In accordance with the Cox-Maze paradigm, successful treatment of atrial fibrillation (AF) requires (1) complete posterior left atrial isolation, (2) elimination of corridors for perimitral reentry, (3) elimination of cardiac venous (superior vena cava and coronary sinus) arrhythmogenic foci, (4) complete autonomic denervation, and (5) occlusion or removal of the left atrial appendage. Using a totally thoracoscopic approach, isolation of all left atrial arrhythmogenic substrate is achieved through the creation of 5 discrete but contiguous compartments, thereby enabling unambiguous verification with bidirectional block.
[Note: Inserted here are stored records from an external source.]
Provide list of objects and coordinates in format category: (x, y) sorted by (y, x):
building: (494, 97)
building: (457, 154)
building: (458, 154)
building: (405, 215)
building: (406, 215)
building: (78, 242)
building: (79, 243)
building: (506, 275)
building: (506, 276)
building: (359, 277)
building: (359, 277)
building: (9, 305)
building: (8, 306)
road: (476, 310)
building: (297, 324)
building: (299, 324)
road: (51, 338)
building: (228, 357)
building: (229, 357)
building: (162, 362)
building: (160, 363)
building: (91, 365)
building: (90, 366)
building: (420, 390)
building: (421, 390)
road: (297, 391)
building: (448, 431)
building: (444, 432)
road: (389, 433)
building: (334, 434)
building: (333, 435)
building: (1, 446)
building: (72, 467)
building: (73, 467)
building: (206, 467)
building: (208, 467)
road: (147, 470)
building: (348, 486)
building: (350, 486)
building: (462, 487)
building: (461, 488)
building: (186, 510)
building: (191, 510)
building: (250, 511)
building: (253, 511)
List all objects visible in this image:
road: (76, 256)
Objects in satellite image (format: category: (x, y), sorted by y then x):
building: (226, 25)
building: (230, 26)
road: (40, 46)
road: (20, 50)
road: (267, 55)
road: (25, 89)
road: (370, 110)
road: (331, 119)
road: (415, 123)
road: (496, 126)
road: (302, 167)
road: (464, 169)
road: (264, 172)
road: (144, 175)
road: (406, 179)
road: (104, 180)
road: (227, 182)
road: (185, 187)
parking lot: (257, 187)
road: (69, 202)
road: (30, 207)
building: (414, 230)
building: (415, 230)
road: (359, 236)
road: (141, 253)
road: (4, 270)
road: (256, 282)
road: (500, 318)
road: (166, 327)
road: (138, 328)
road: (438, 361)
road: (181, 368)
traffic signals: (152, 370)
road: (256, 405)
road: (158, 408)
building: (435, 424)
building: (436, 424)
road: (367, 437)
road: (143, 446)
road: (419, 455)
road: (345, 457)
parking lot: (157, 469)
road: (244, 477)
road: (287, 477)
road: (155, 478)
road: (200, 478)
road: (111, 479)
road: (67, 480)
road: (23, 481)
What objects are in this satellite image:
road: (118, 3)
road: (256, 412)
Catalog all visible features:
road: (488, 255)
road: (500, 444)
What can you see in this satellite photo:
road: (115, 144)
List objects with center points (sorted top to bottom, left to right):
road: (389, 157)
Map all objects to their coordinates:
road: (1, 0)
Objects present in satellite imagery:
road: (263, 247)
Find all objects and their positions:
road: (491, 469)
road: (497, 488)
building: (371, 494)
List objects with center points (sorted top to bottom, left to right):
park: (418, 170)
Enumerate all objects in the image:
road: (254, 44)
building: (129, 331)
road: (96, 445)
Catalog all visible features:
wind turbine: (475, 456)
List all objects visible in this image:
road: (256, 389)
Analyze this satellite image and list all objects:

Since no previous closed-chest procedure incorporates all these end points, an update on patient outcomes is reported.Methods.
One hundred seventy-nine consecutive patients with antiarrhythmic drug–resistant AF (3 paroxysmal, 5 persistent, 171 longstanding persistent cases), known preoperatively for 5.7 (range 0.5 to 25) years, underwent the 5-box thoracoscopic Maze procedure. Only 1 patient suffered a serious procedural complication (sternotomy for pulmonary artery injury). Postoperative rhythm surveillance consisted of 1 week of continuous ambulatory monitoring at 3, 6, 13, and 24 months. Failure was defined as any tachyarrhythmia exceeding 30 seconds beyond the 3-month anniversary.Results.
Freedom from AF was observed in 137 of 142 patients at 3 months, 115 of 119 patients at 6 months, 75 of 78 patients at 13 months, and 24 of 25 patients at 24 months. Two patients remain in sinus rhythm on low-dose antiarrhythmia therapy. Warfarin is discontinued only after the first monitoring session confirms rhythm stability.Conclusions.
Replication of the left atrial Cox-Maze lesion set through a totally thoracoscopic approach isolates virtually all arrhythmogenic substrate. Meticulous verification of compartment integrity allows for outcomes equivalent to the Cox-Maze benchmark.